Powell’s Policies Bullish For Bitcoin

This article was highly inspired by a conversation I had with Tom Luongo in October 2021, and his thesis on geopolitics and the macro economic landscape of today. You can hear the conversation on my podcast, A Boy Named Pseu, and listen to episodes 75, 76, and 77 of Tom’s podcast, Gold, Goats, and Guns for more context. Much of the credit and information in order to write this piece goes to the great work and research Tom has done over the years. I am but a pleb-learner and like Mr. Luongo, stand on the shoulders of giants.

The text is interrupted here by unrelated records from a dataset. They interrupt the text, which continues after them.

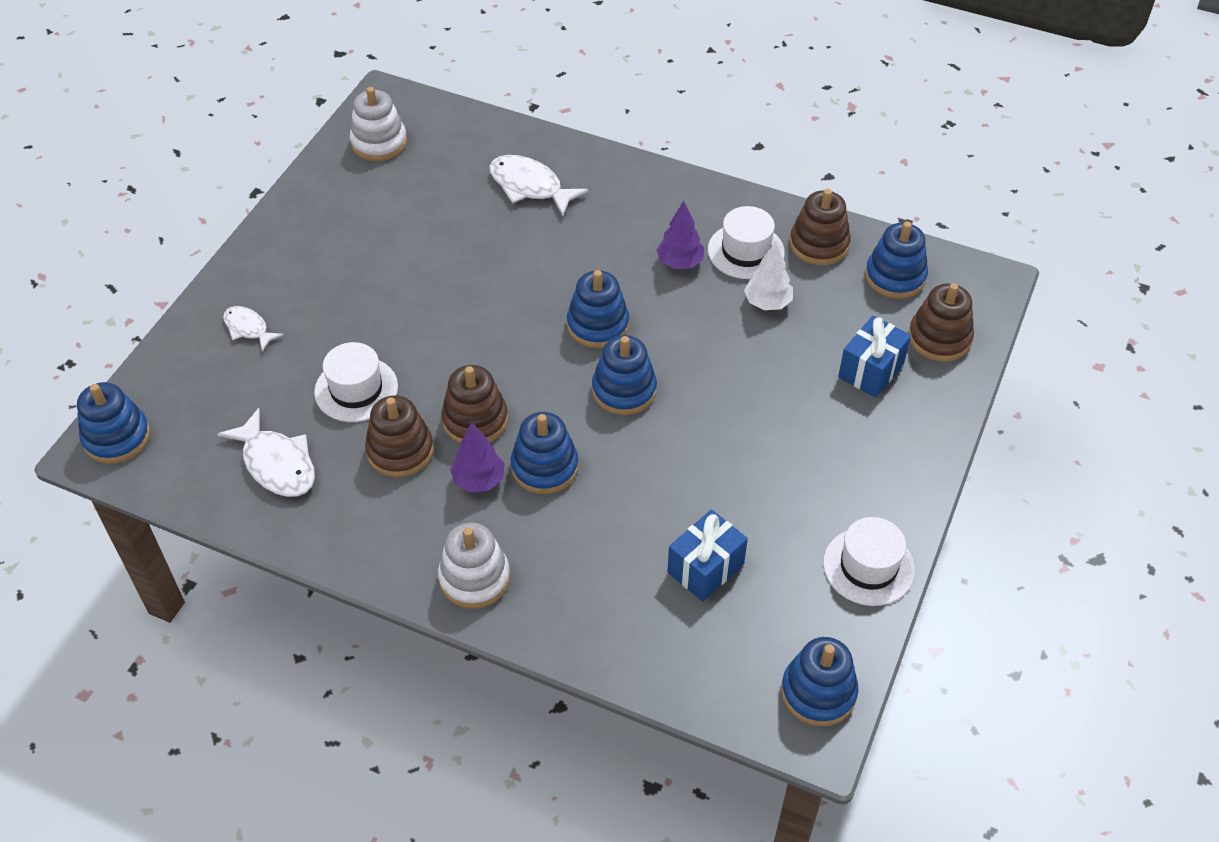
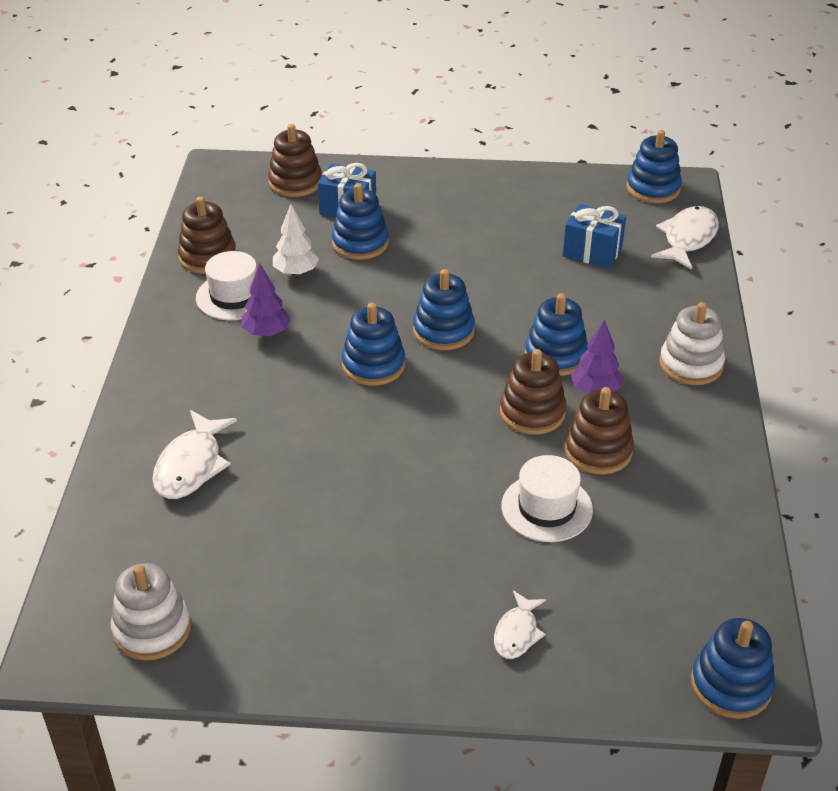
camera: 110 degrees left, 10 degrees down
white fish [217,408,315,497] -> white fish moved to [651,206,719,269]
white hat [823,517,915,606] -> none
blue stacking toy [865,221,928,299] -> blue stacking toy moved to [332,183,389,260]

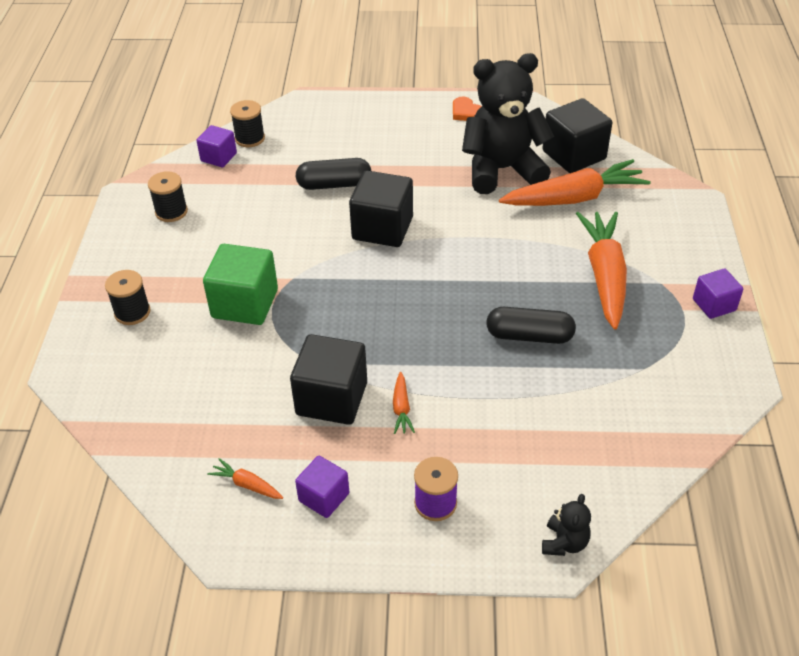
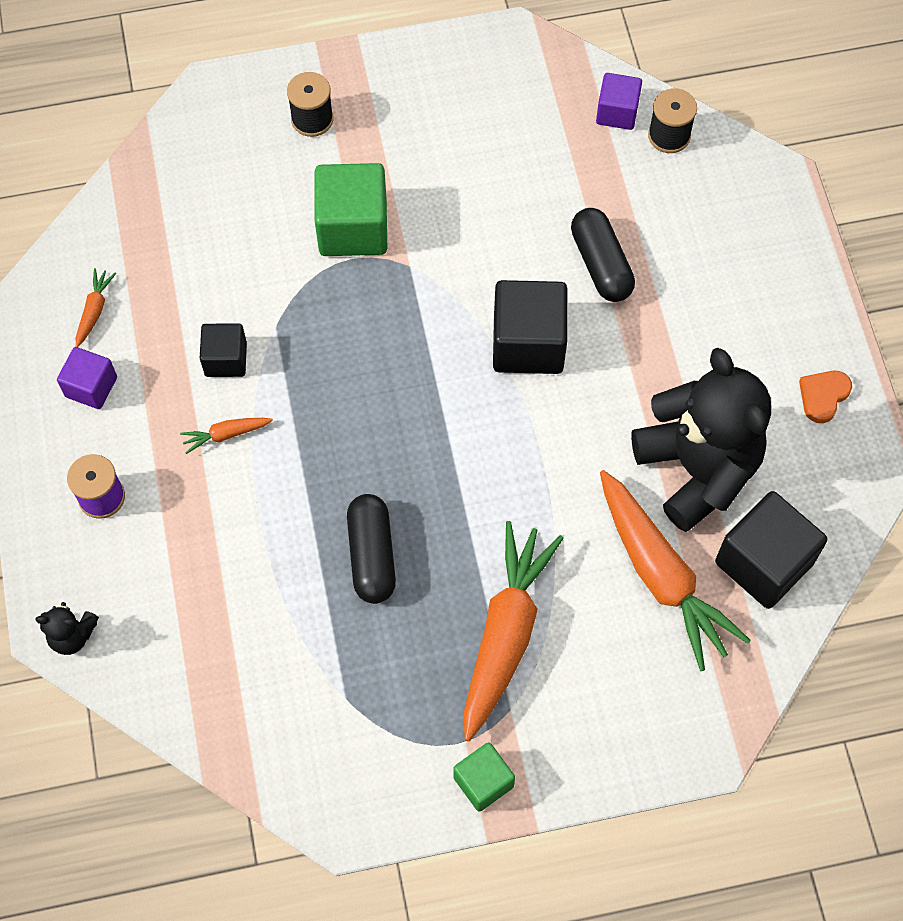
camera: 75 degrees right, 20 degrees up
black spool [148,171,188,222] -> none
black cube [290,334,367,425] -> black cube [200,323,247,377], size x0.58
orange carrot [576,212,627,330] -> orange carrot turned 60 degrees counterclockwise [463,521,564,741]
purple cube [693,268,743,319] -> green cube [453,742,515,812]

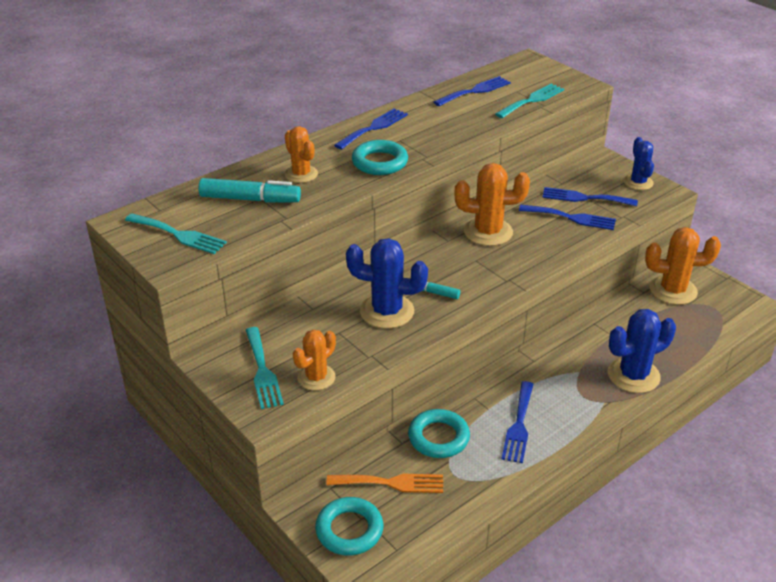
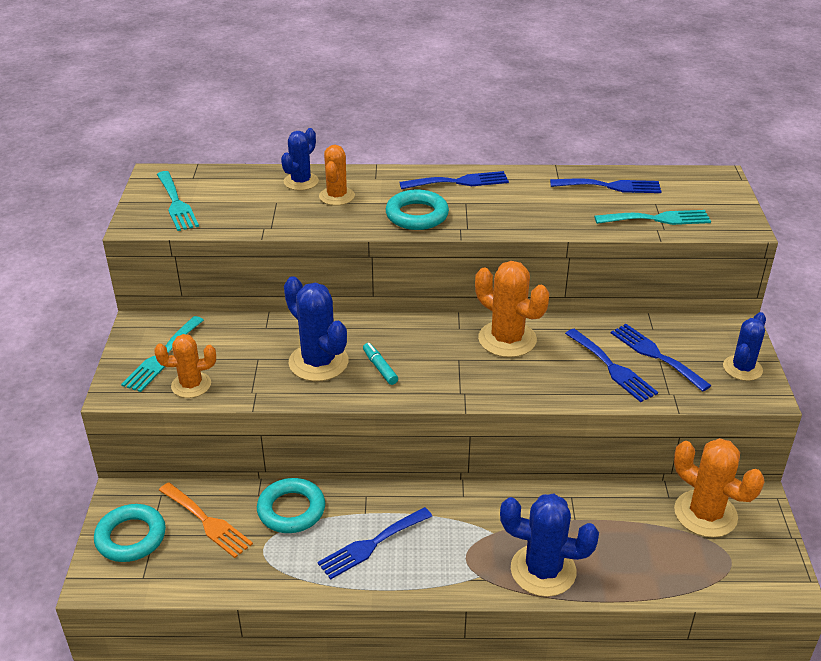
camera: 40 degrees right, 0 degrees up
turquoise marker [198,178,301,203] -> none
none -> blue cactus [281,128,319,190]

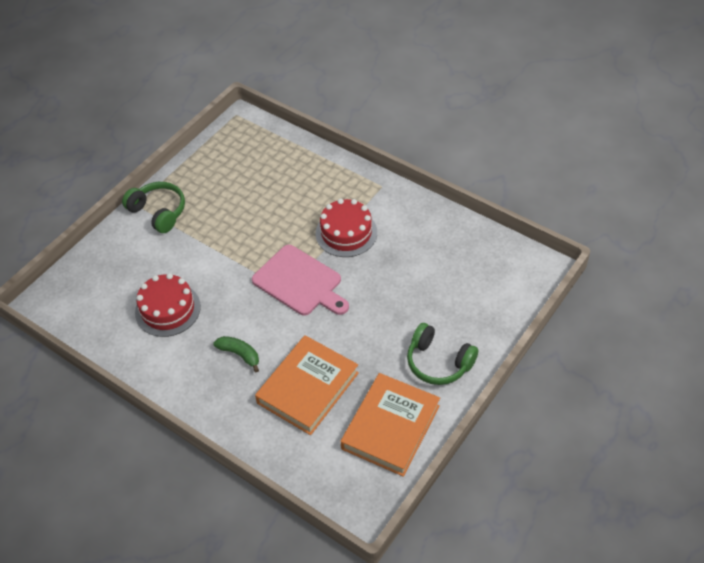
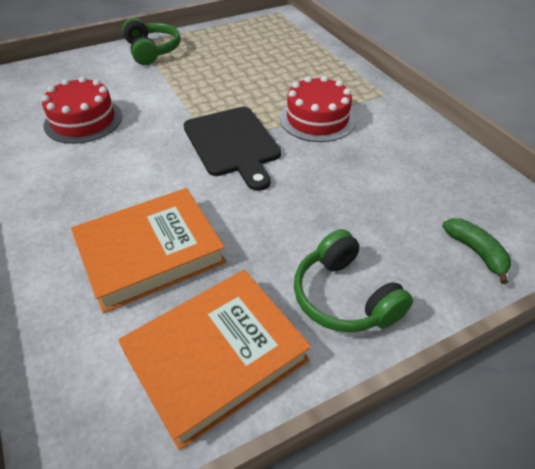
camera: 25 degrees right, 5 degrees down
green banana [213,336,259,372] -> green banana moved to [442,218,511,284]
pink cutting board [252,245,349,316] -> black cutting board [183,107,281,191]

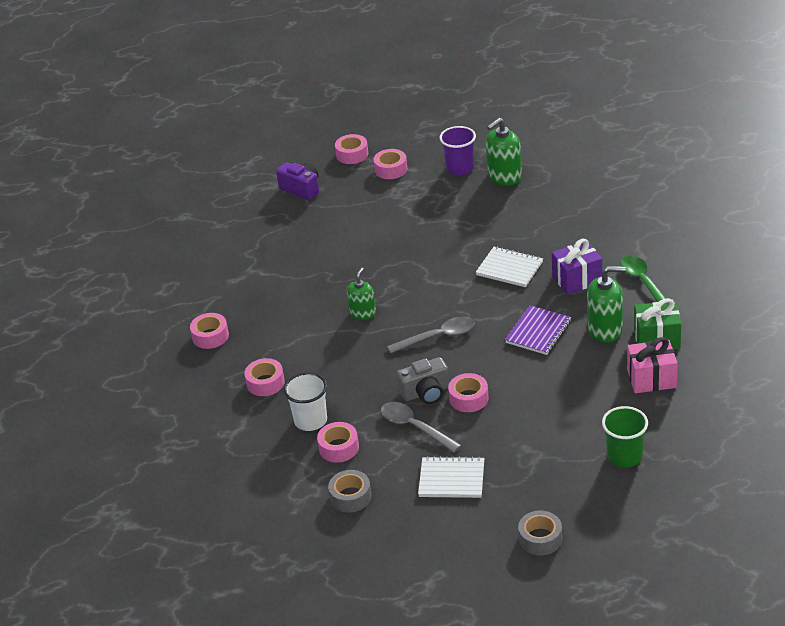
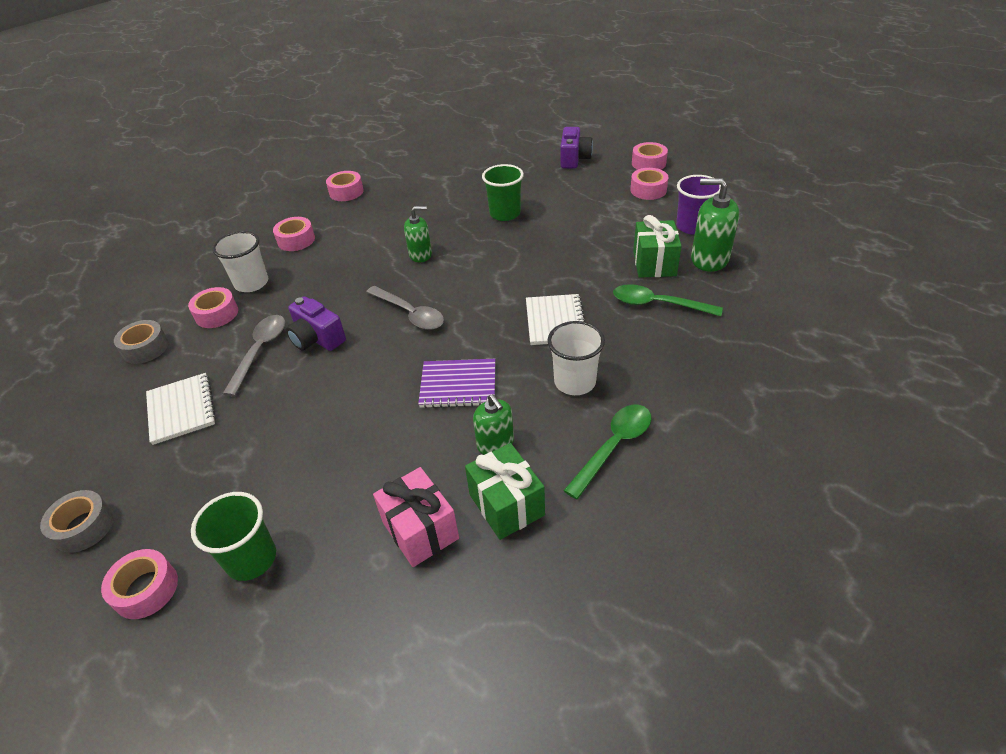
camera: 60 degrees right, 5 degrees up
grey camera [397,357,449,404] -> purple camera [286,296,346,351]
pink tape [448,373,488,412] -> pink tape moved to [101,549,178,619]
purple gift [552,239,602,295] -> white cup [548,321,605,395]
green soap dispenser [587,266,626,343] -> green soap dispenser [473,394,514,455], size x0.65
none -> green cup [482,164,524,221]
none -> green spoon [613,284,723,316]
none -> green gift [633,215,682,278]

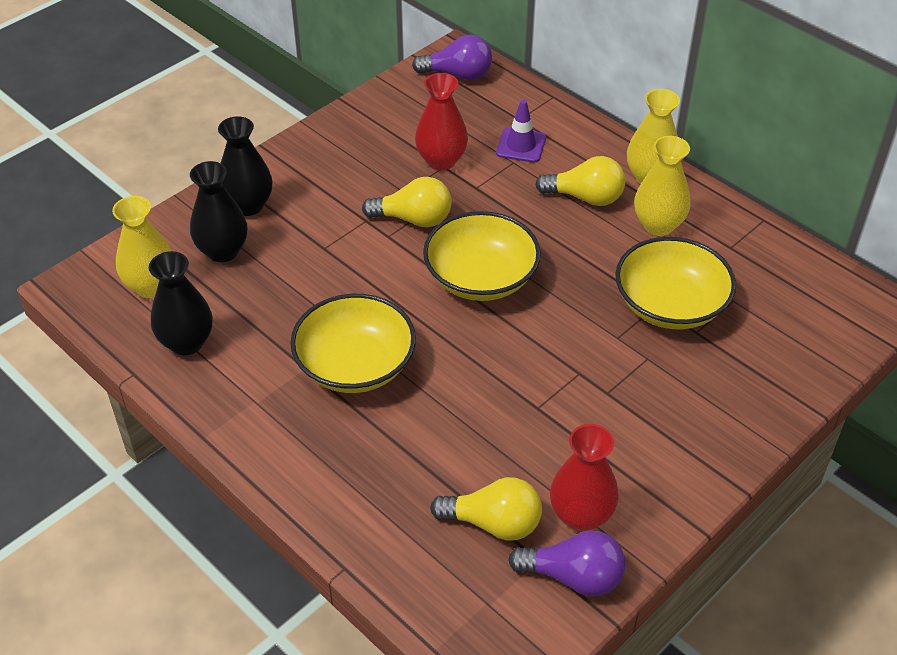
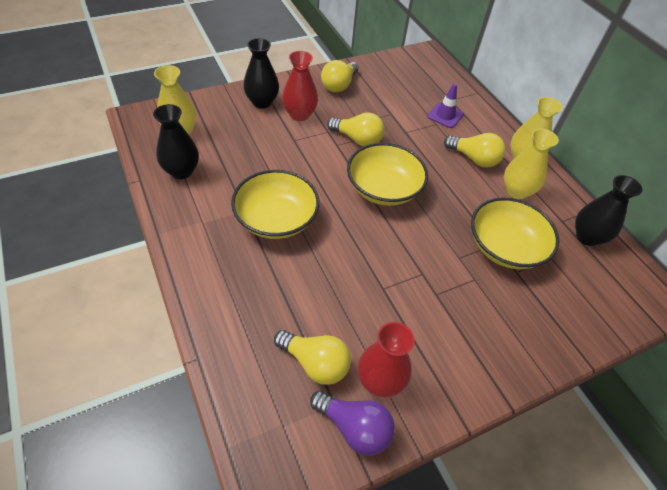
camera: 15 degrees right, 5 degrees up
black vase [190,161,247,262] -> black vase moved to [575,175,642,246]
purple light bulb [412,35,492,80] -> none
red vase [415,73,468,171] -> red vase moved to [282,51,318,121]
none -> yellow light bulb [321,60,358,92]

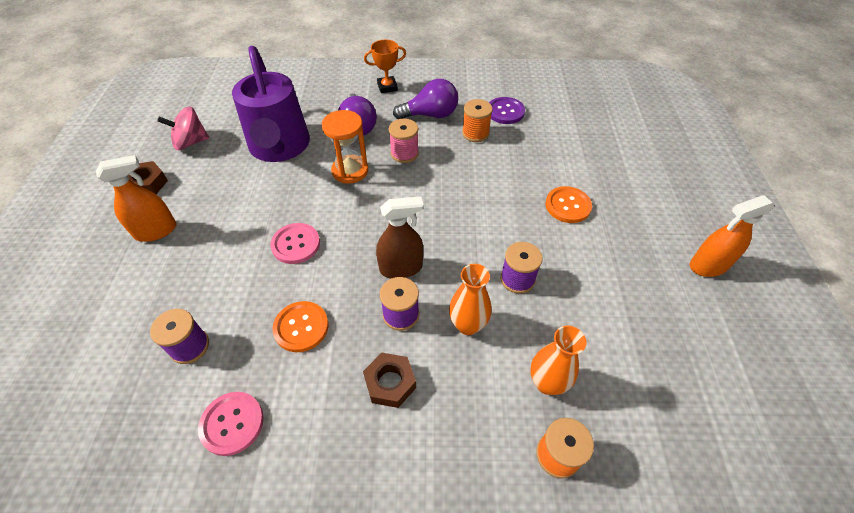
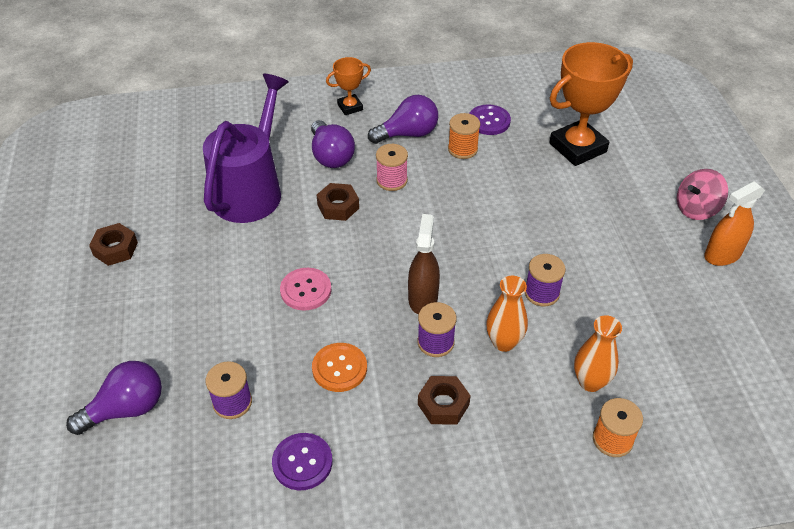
camera: 10 degrees left, 5 degrees down
orange spray bottle [96,155,176,242] -> none
pink spinning top [157,106,209,150] -> pink spinning top moved to [677,169,728,220]
pink button [198,392,264,456] -> purple button [272,433,332,490]
purple watering can [232,46,310,162] -> purple watering can turned 135 degrees counterclockwise [203,74,289,223]
orange hourglass [322,110,368,184] -> brown nut [317,183,359,221]
brown spray bottle [376,196,424,278] -> brown spray bottle turned 60 degrees counterclockwise [408,214,440,314]
orange button [545,186,592,223] -> none
none -> purple light bulb [66,361,162,435]
none -> orange trophy [549,42,633,166]

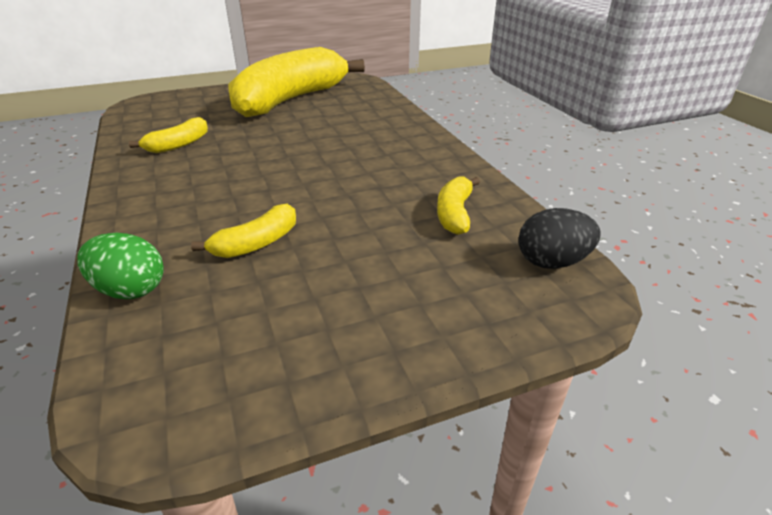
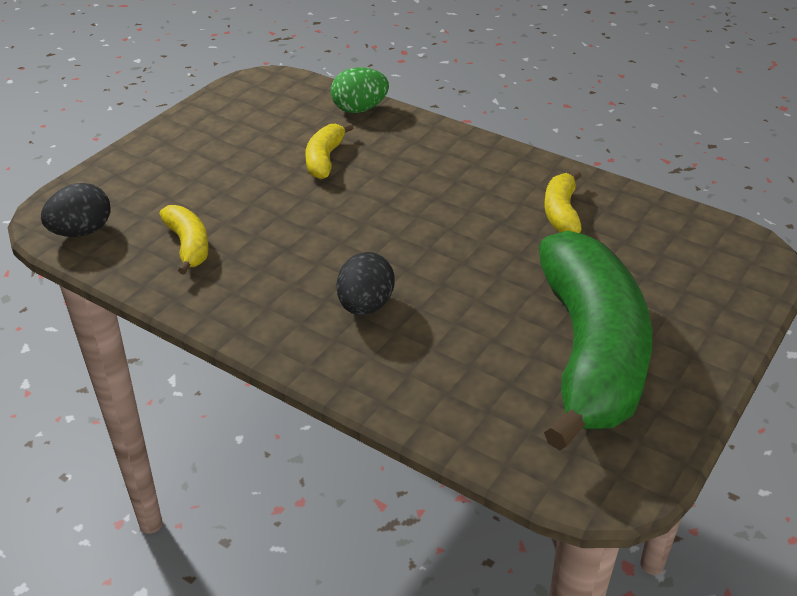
camera: 145 degrees right, 5 degrees up
yellow banana [228,47,365,117] -> green banana [539,230,652,451]
none -> black egg [337,252,395,315]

As the lender of last resort, the Federal Reserve Board wields powerful weapons from its arsenal in order to save the world’s economy from collapsing. Although the outcomes and tactics vary, the Fed’s main trick up its sleeve is to manipulate the money supply through controlling interest rates. When there’s a liquidity crisis, the Fed lowers rates to make borrowing money cheaper, which pumps liquidity into the market. To avoid an inflationary crisis after “printing” said liquidity, the Fed simply increases the cost of borrowing by raising rates. This disincentivizes the velocity of money from flowing out of control into the greater economy, with the hopes of also avoiding a deflationary death spiral. It’s straight from the Keynesian handbook; the classic teeter-tottering of monetary chaos every Fed Chairman is burdened with managing.